Leitsatz
Sind die Tatsachen bekannt, die zu der Beurteilung führen, dass für ein über 18 Jahre altes Kind die Voraussetzungen für Kindergeld nicht vorliegen, dann kann die nach § 70 Abs. 1 EStG ergangene Kindergeldfestsetzung nur nach § 70 Abs. 3 EStG mit Wirkung für die Zukunft geändert werden; eine rückwirkende Änderung ist nicht möglich.
Sachverhalt
Der Kläger ist Vater einer im Jahr 1986 geborenen Tochter, welche sich voraussichtlich bis zum Jahr 2007 in Schulausbildung befand. Da die Tochter sich zum 1.2.2005 von der Schule abgemeldet hatte, hat die Familienkasse die Kindergeldfestsetzung ab Februar 2005 mit Bescheid vom 7.9.2005 aufgehoben obwohl der Kläger vorgetragen hat, dass sich die Tochter am 1.3.2005 für ein freiwilliges soziales Jahr beworben habe. Obwohl er der Familienkasse am 30.6.2005 mitgeteilt hatte, dass die Tochter keine entsprechende Stelle bekommen hat, hat die Familienkasse das Kindergeld bis September 2005 weiter gezahlt.

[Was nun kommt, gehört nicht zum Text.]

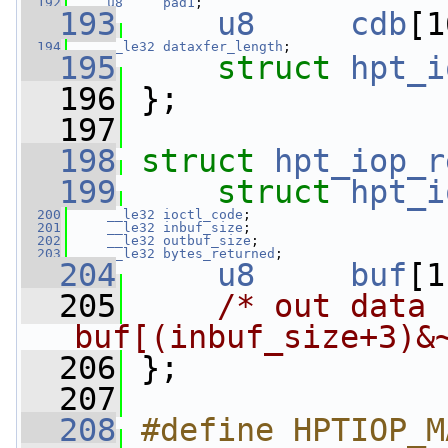
  192
u8
pad1
;
  193
u8
cdb
[1
  194
__le32
dataxfer_length
;
  195
struct 
hpt_i
  196
 };
  197
  198
struct 
hpt_iop_r
  199
struct 
hpt_i
  200
__le32
ioctl_code
;
  201
__le32
inbuf_size
;
  202
__le32
outbuf_size
;
  203
__le32
bytes_returned
;
  204
u8
buf
[1
  205
/* out data 
buf[(inbuf_size+3)&
  206
 };
  207
  208
#define HPTIOP_M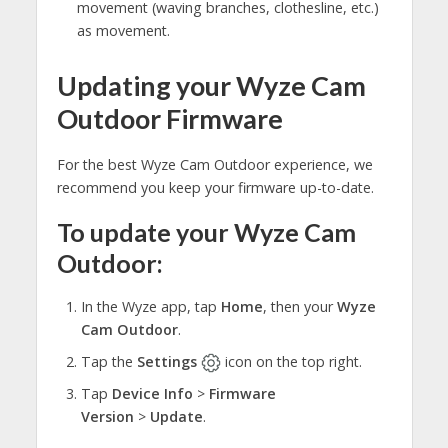
movement (waving branches, clothesline, etc.)
as movement.
Updating your Wyze Cam
Outdoor Firmware
For the best Wyze Cam Outdoor experience, we
recommend you keep your firmware up-to-date.
To update your Wyze Cam
Outdoor:
In the Wyze app, tap
Home
, then your
Wyze
Cam Outdoor
.
Tap the
Settings
icon on the top right.
Tap
Device Info
>
Firmware
Version
>
Update
.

Im Klageverfahren begehrt der Kläger die Gewährung von Kindergeld zumindest für vier Monate wegen Übergangszeit zwischen zwei Ausbildungsabschnitten.
Entscheidung
Für die Monate Februar bis Juli 2005 konnte die Familienkasse die Kindergeldfestsetzung ändern, nachdem sie durch das am 4.7.2005 bei ihr eingegangene Schreiben des Klägers vom 30.6.2005 darüber Gewissheit erlangt hat, dass die Tochter im Juni 2005 nicht das freiwillige soziale Jahr angetreten hat und damit weder für die Zeit von Februar bis Mai 2005 die Voraussetzungen des § 32 Abs. 4 Nr. 2b EStG, noch für die Monate Juni und Juli 2005 die Voraussetzungen des § 32 Abs. 4 Nr. 2d EStG vorlagen. Der BFH hat in seinem Urteil vom 15.7.2005 (VIII R 92/01) offen gelassen, ob die Änderung betreffend die Überschreitung des Vier-Monats-Zeitraums auf § 175 Abs. 1 Satz 1 Nr. 2 AO allein oder i. V. mit § 175 Abs. 2 AO oder auf § 70 Abs. 2 EStG zu stützen ist. Hinsichtlich des Nichtantritts des freiwilligen sozialen Jahres ist § 173 Abs. 1 Nr. 1 AO Rechtsgrundlage für die Aufhebung. Für den Monat August 2005 fehlt es dagegen an einer Rechtsgrundlage für die Aufhebung der Kindergeldfestsetzung. Zwar bestand für diesen Monat materiell-rechtlich kein Anspruch auf Kindergeld. Es fehlt aber an einer verfahrensrechtlichen Änderungsmöglichkeit. Nach § 70 Abs. 3 EStG kann eine fehlerhafte Festsetzung nur mit Wirkung für die Zukunft korrigiert werden. Diese Korrektur wurde mit dem Bescheid vom 7.9.2005 vorgenommen. Nach § 70 Abs. 3 EStG war zu diesem Zeitpunkt also eine rückwirkende Korrektur für den Monat August 2005 nicht mehr möglich. Lediglich die Änderung des laufenden Monats September 2005 konnte auf diese Vorschrift gestützt werden.
Hinweis
In dem anhängigen Revisionsverfahren III R 11/08 hat der BFH die Fragen zu klären, ob eine ohne schriftlichen Bescheid erfolgte Kindergeldfestsetzung Bindungswirkung für die Zukunft hat, die nur unter den Voraussetzungen des § 70 Abs. 2-4 EStG wieder beseitigt werden kann, und ob § 32 Abs. 4 Satz 1 Nr. 2c EStG bei Überschreiten der viermonatigen Übergangszeit bis zum Beginn des Freiwilligen sozialen Jahres analog angewandt werden kann.